You can add absolute paths to package.pathusing debug.getinfo -- this may be a little easier since you don't need to account for all the relative accesses, but you still need to do this in main.lua when changing your directory structure, and you need to do string manipulation on the value returned by debug.getinfo to strip the module name and add the subdirectory names.
> lunit = require "lunit"
> info = debug.getinfo(lunit.run, "S")
> =info.source
#/usr/local/share/lua/5.2/lunit.lua
> =info.short_src
/usr/local/share/lua/5.2/lunit.lua
The solution is to add the folder of main.lua (project root) to package.path in main.lua.
A naive way to support folders of 1 level deep:
-- main.lua
package.path = package.path .. ";../?.lua"
Note for requires in (project root) will look up files outside of project root, which is not desirable.

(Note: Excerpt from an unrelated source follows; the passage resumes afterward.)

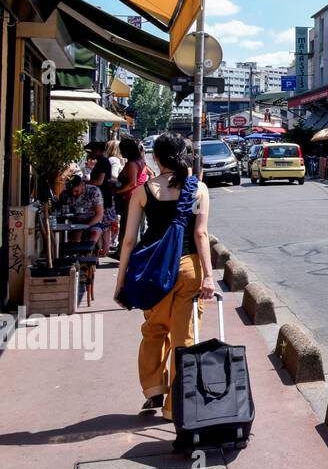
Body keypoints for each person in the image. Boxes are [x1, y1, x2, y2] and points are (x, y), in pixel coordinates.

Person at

A better way of to use some library (e.g.: paths, penlight) to resolve the absolute path and add it instead:
-- main.lua
local projectRoot = lib.abspath(".")
package.path = package.path .. ";" .. projectRoot .. "/?.lua"
Then in you source use the folder name to scope the files:
-- model/a.lua
require "model.b"
-- you can even do this
require "view.b"
and
-- view/a.lua
require "view.b"